En fait, il s'était rarement passé un jour sans que je sois témoin de l'inhumanité de l'homme envers l'homme.
J'avais entendu dire que la motr par noyade est une mort paisible. Celui qui a dit ça n'a pas vu des hommes adultes faire sur eux de peur, à bord d'un bateau surpeuplé tombé en panne, en plein milieu d'un orage sur la Méditerranée.
Je continuais d'être étonné que, même après avoir traversé la moitié du monde, des Afghans butent sans cesse sur d'autres Afghans. J'ai supposé que, au fond, ce n'était pas tellement surprenant puisque nous nous dirigions tous vers le Royaume-Uni. Je savais que c'était la destination d'une majorité des gens qui se trouvaient là. Il y a cette idée, cette notion que, parce qu'il est le plus difficile à atteindre, c'est le meilleur endroit, le dernier arrêt, la fin de la route. La fin du jeu.
J'attendais tellement de Paris, la ville où le parfum pleuvait des cieux ! Et tout ce que j'avais pu voir, c'était une cité sale, malodorante et froide, pleine de Parisiens qui s'écartaient de nous avec horreur.
Nos agents du moment continuaient de nous dire qu'ils travaillaient à un plan pour nous faire passer en Grèce. Chaque fois qu'ils venaient nous voir, nous entendions la même promesse :
- Demain, vous partez pour la Grèce !
Demain mettait terriblement longtemps à arriver.
J'étais à la merci des chauffeurs, des propriétaires des logements et de leurs chefs, les agents du véritable passeur. Toutefois, il n'y avait rien que je pouvais faire.
Il était évident que le bateau allait chavirer. Pendant un bref et étrange moment, je me suis senti calme, résigné. Ainsi, Gulwali, c'est comme ça que tu vas mourir. Je l'ai imaginé - me noyer - dans les moindres détails : la fraîcheur propre de l'eau au moment où les ténèbres se refermaient au-dessus de ma tête, ma vie qui commencerait à défiler devant mes yeux...
Je songeais sans arrêt à quel point ce serait plaisant en Grèce - juste de me laver, de ne plus puer la pisse et le vomi. Ça peut paraître stupide mais, plutôt que de nourriture, je rêvais d'habits neufs, et de la sensation tellement agréable qu'ils produiraient sur ma peau propre.

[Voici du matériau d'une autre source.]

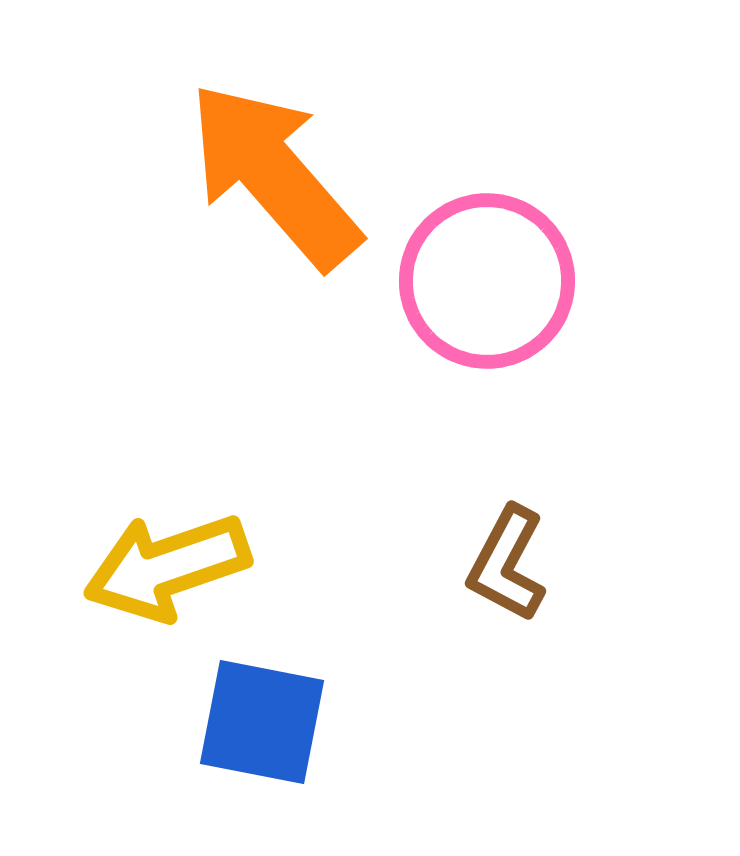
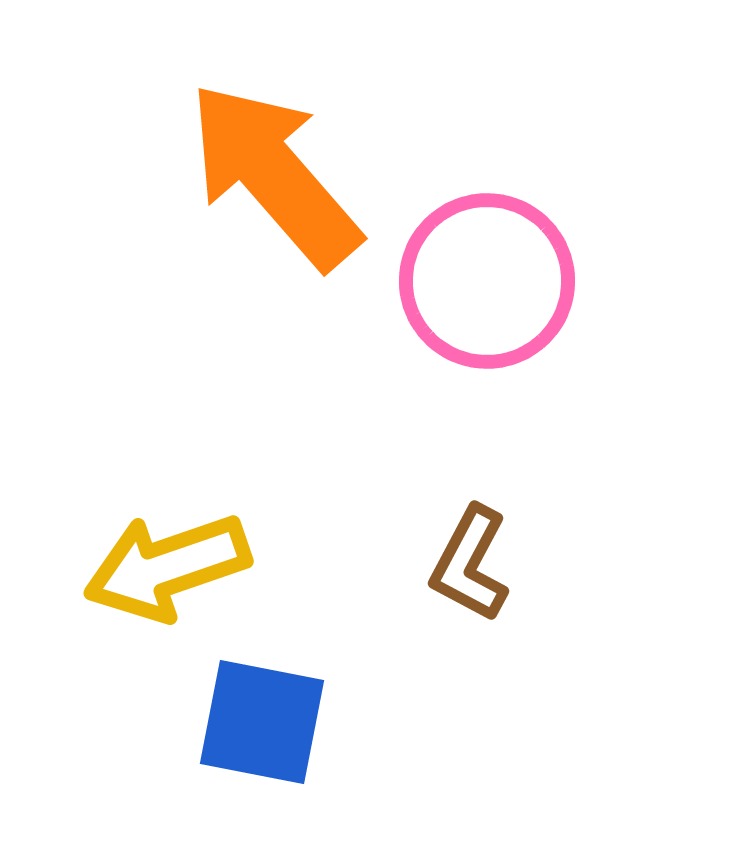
brown L-shape: moved 37 px left
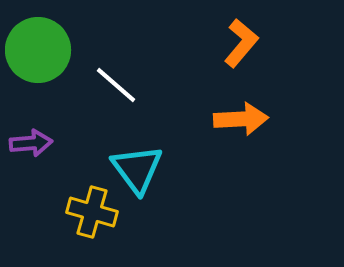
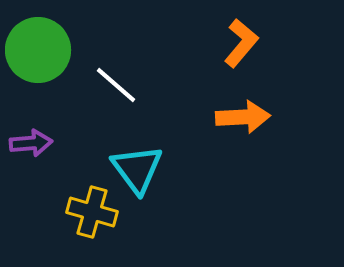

Avant de mourir, j'ai songé à comment ça serait, de se noyer. Il était clair désormais que c'était ainsi que je m'en irais ; loin de l'affection de ma mère, de la force de mon père et de l'amour de ma famille. Les vagues blanches allaient me dévorer, m'avaler tout entier avec leurs mâchoires terrifiantes, puis rejeter mon jeune corps qui sombrerait lentement dans les profondeurs froides et sombres.
- Morya ! Morya ! ai-je crié en implorant ma mère de venir, de prendre son fils de douze ans et de le mettre en sûreté.
Le voyage était supposé être le commencement de ma vie, pas sa fin.